━━━━━ Textauszug ━━━━━

Uneinheitlicher Stand: Wer ist versorgt, wer nicht?

Im Landkreis Harz zeigt sich eine deutliche Zweiteilung: Städte wie Halberstadt, Wernigerode oder Osterode sind bereits teilerschlossen oder befinden sich in aktiven Ausbaustufen. In vielen ländlichen Gemeinden jedoch – darunter Bad Suderode, Rieder oder Nordharz – herrscht weiterhin digitale Steinzeit. Besonders auffällig ist, dass selbst touristisch relevante Orte wie Schierke oder Harzgerode beim Ausbau kaum Fortschritte verzeichnen.

Ein Überblick über exemplarische Ausbauquoten:

OrtVersorgungsquote (geschätzt)

━━━━━ Vorliegende Einträge ━━━━━

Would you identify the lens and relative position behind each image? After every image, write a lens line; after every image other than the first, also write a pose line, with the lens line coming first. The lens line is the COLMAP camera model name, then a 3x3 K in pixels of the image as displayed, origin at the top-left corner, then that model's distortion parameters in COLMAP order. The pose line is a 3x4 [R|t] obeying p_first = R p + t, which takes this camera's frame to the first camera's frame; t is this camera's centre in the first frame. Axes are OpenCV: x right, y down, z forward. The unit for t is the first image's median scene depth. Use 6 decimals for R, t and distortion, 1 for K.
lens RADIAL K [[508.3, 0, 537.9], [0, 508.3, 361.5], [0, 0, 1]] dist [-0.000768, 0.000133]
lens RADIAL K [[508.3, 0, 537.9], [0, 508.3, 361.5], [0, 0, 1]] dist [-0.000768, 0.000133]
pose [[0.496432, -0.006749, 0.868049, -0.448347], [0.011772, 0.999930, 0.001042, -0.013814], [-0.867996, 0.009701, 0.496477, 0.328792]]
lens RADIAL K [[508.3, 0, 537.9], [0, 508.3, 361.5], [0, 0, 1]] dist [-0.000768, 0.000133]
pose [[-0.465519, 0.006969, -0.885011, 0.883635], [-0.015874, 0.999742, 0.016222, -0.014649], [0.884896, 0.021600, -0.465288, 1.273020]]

━━━━━
━━━━━ Vorliegende Einträge ━━━━━

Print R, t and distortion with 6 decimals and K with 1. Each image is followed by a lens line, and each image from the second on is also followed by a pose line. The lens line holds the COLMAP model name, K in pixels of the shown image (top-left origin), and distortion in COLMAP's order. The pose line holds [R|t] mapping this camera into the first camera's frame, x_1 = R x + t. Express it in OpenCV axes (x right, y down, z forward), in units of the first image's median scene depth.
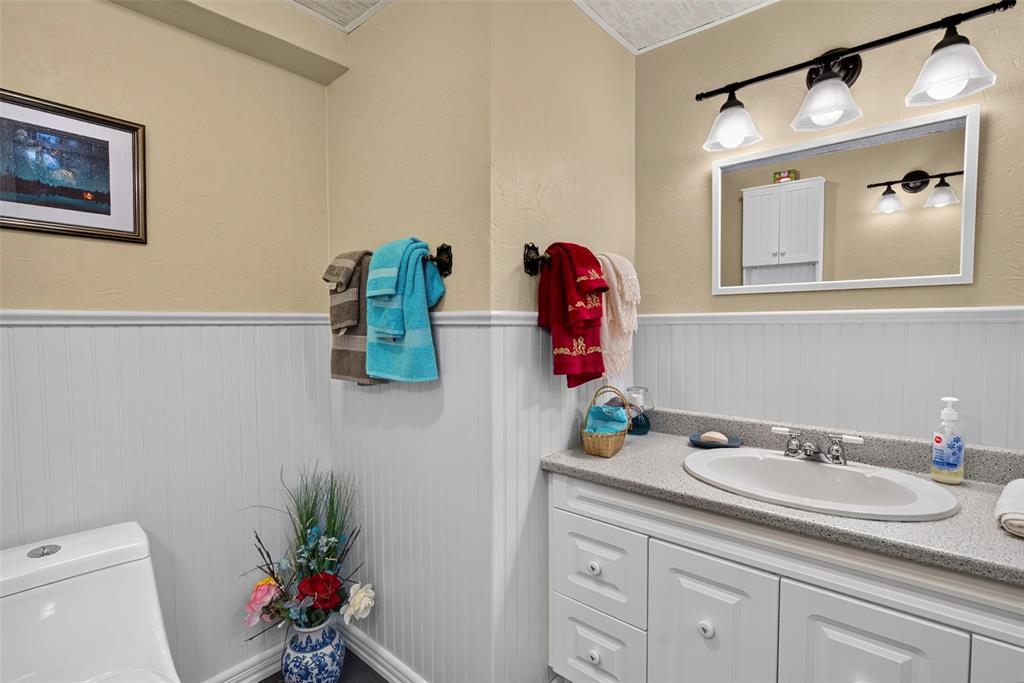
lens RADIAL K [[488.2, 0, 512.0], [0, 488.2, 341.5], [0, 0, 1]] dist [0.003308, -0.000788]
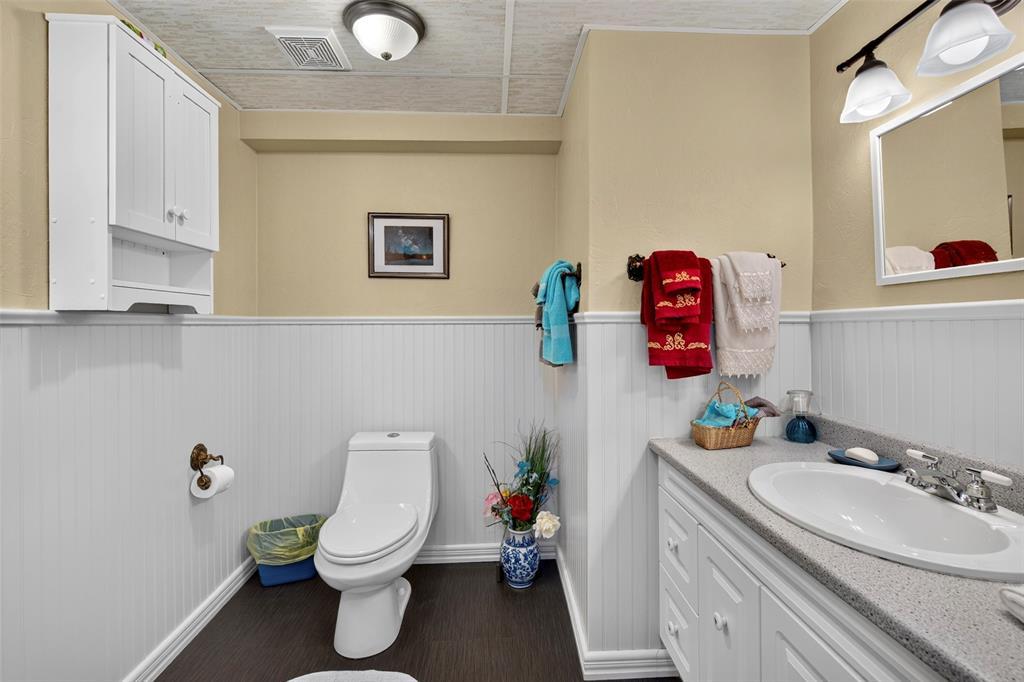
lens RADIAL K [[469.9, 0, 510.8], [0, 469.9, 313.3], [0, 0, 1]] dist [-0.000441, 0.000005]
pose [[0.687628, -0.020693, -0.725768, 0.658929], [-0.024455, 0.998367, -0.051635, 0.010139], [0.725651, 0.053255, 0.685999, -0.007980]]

━━━━━
━━━━━ Vorliegende Einträge ━━━━━

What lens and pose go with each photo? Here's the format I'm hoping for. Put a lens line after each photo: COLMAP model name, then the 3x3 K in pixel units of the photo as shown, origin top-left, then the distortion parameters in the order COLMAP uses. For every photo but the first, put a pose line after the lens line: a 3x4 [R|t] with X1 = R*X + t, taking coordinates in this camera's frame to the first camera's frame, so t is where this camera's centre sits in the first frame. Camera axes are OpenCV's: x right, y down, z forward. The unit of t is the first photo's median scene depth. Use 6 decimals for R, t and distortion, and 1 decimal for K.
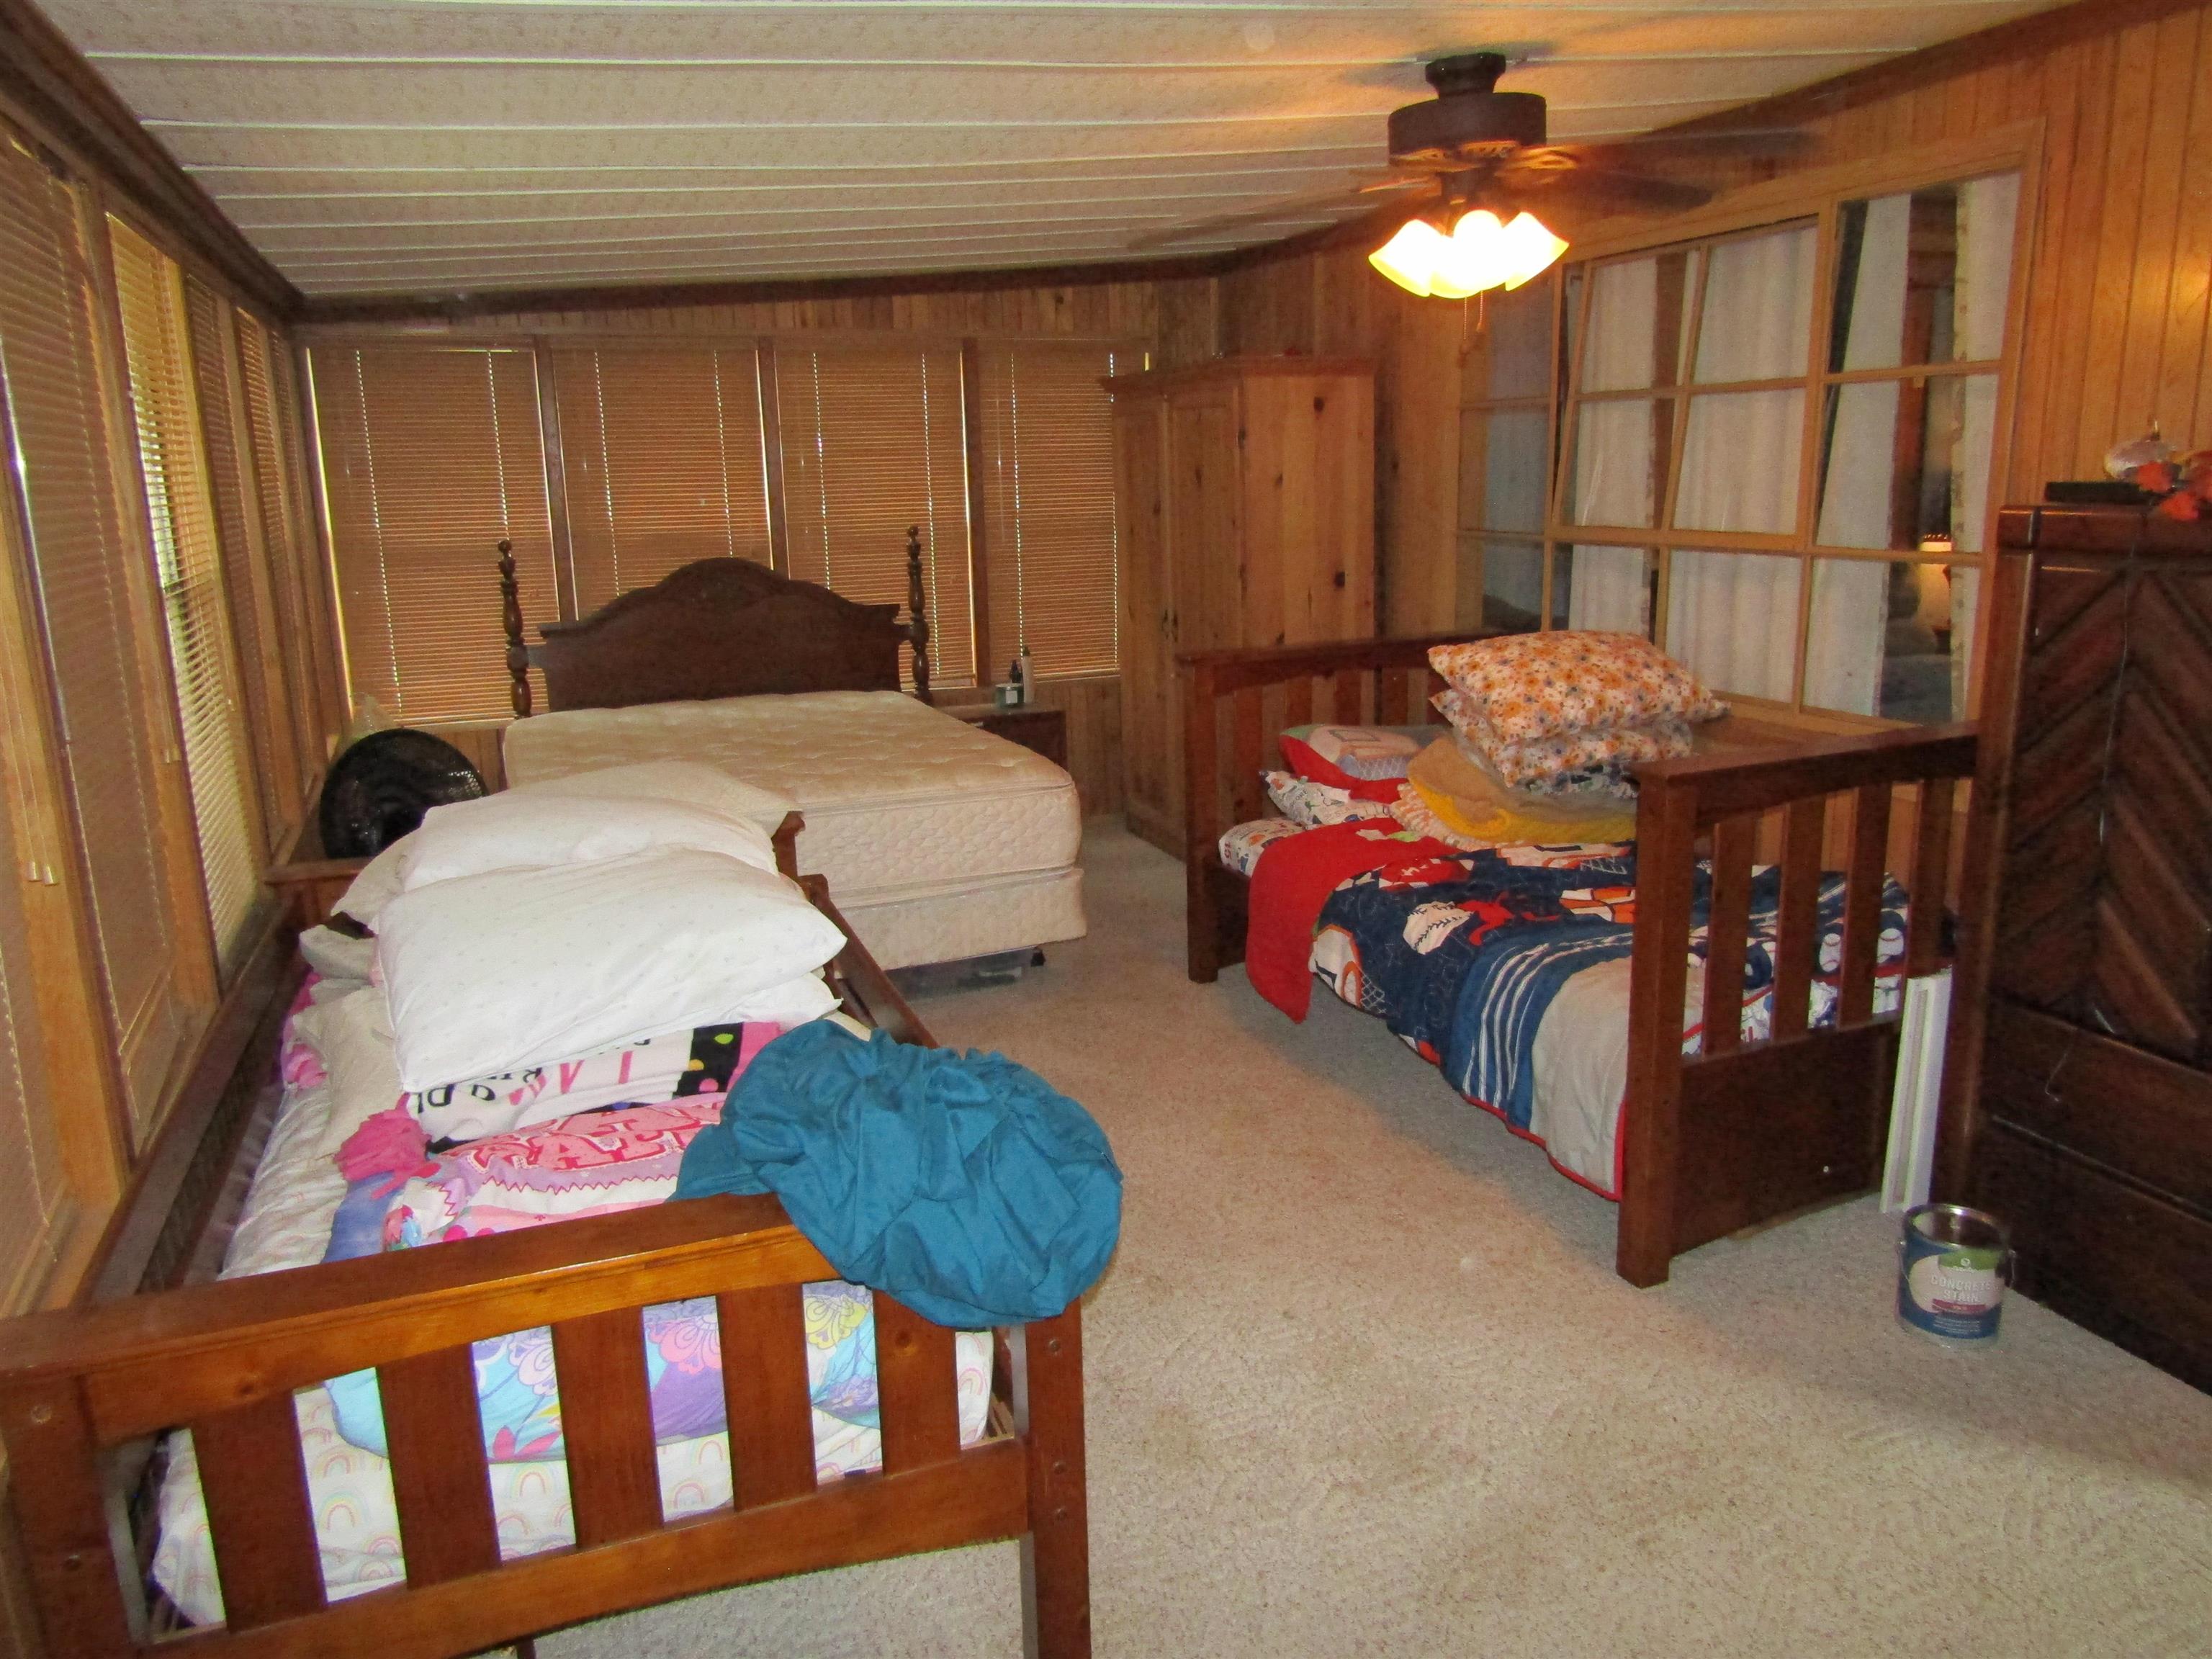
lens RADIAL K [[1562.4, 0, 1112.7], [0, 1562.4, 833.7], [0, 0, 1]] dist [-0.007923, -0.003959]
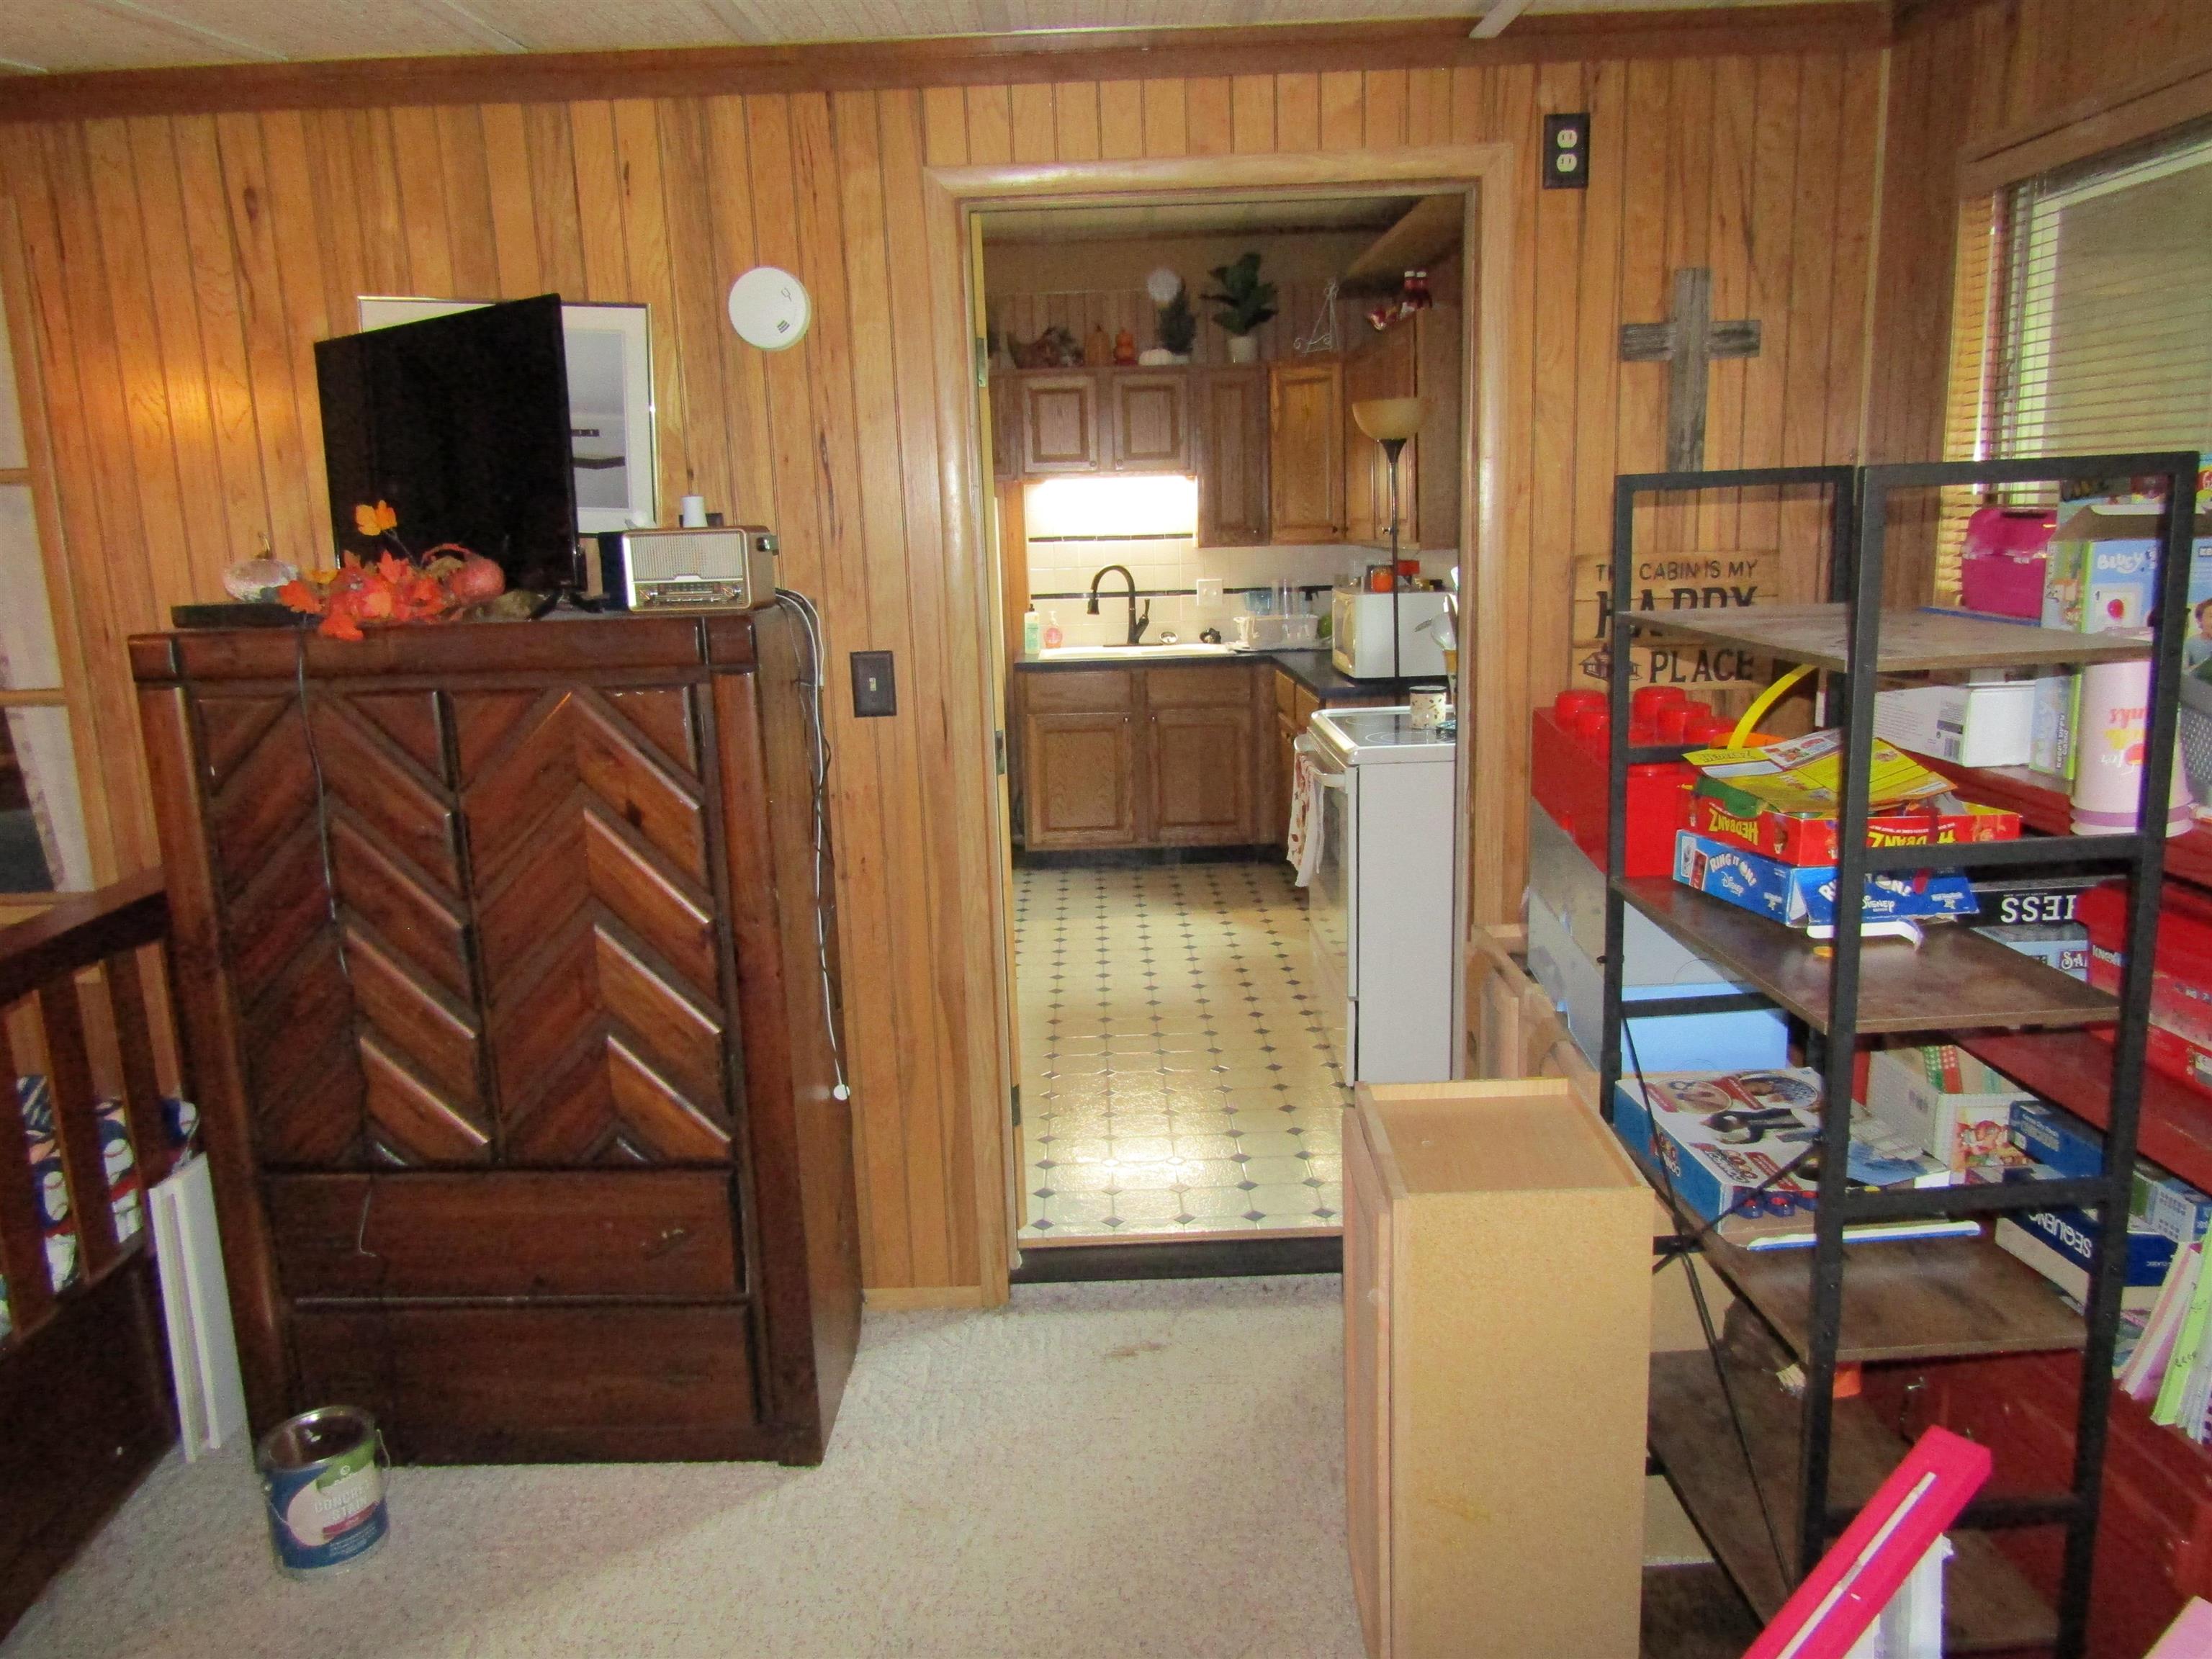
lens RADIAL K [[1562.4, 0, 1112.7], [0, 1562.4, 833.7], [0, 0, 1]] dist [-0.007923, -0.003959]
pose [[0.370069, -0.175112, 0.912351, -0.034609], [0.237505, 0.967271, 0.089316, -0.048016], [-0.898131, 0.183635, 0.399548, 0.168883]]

━━━━━

_Aufgabenliste_
1/ Welche touristisch relevanten Orte verzeichnen laut dem Textauszug zum Ausbaustand im Landkreis Harz beim Ausbau kaum Fortschritte?
2/ Führen Sie den Textauszug zum Ausbaustand im Landkreis Harz ab seiner letzten Zeile fort.

_Antworten_
1/ Schierke und Harzgerode.

2/
Halberstadt~65 %
Wernigerode~61 %
Nordharz~31 %
Bad Suderode / Rieder~0 %

Die Gründe für diese Unterschiede sind vielfältig: topografische Hürden, geringe Bevölkerungsdichte, mangelnde Wirtschaftlichkeit und Rückzüge von Anbietern prägen die Situation.

Verzögerungen, Rückzüge, Neuverteilungen

In vielen Regionen wurden Ausbauprojekte aufgrund mangelnder Nachfrage oder logistischer Herausforderungen gestoppt oder verschoben. Besonders betroffen sind Orte wie Herzberg, Wernigerode oder Harzgerode, in denen Anbieter wie MDDSL oder die Telekom bereits zugesagte Lose zurückgeben mussten. Der Landkreis Harz sieht sich dadurch gezwungen, neue Ausschreibungsrunden zu organisieren – mit dem Ziel, bis spätestens Ende 2025 wenigstens eine Grundversorgung mit Glasfaser in allen Ortsteilen sicherzustellen.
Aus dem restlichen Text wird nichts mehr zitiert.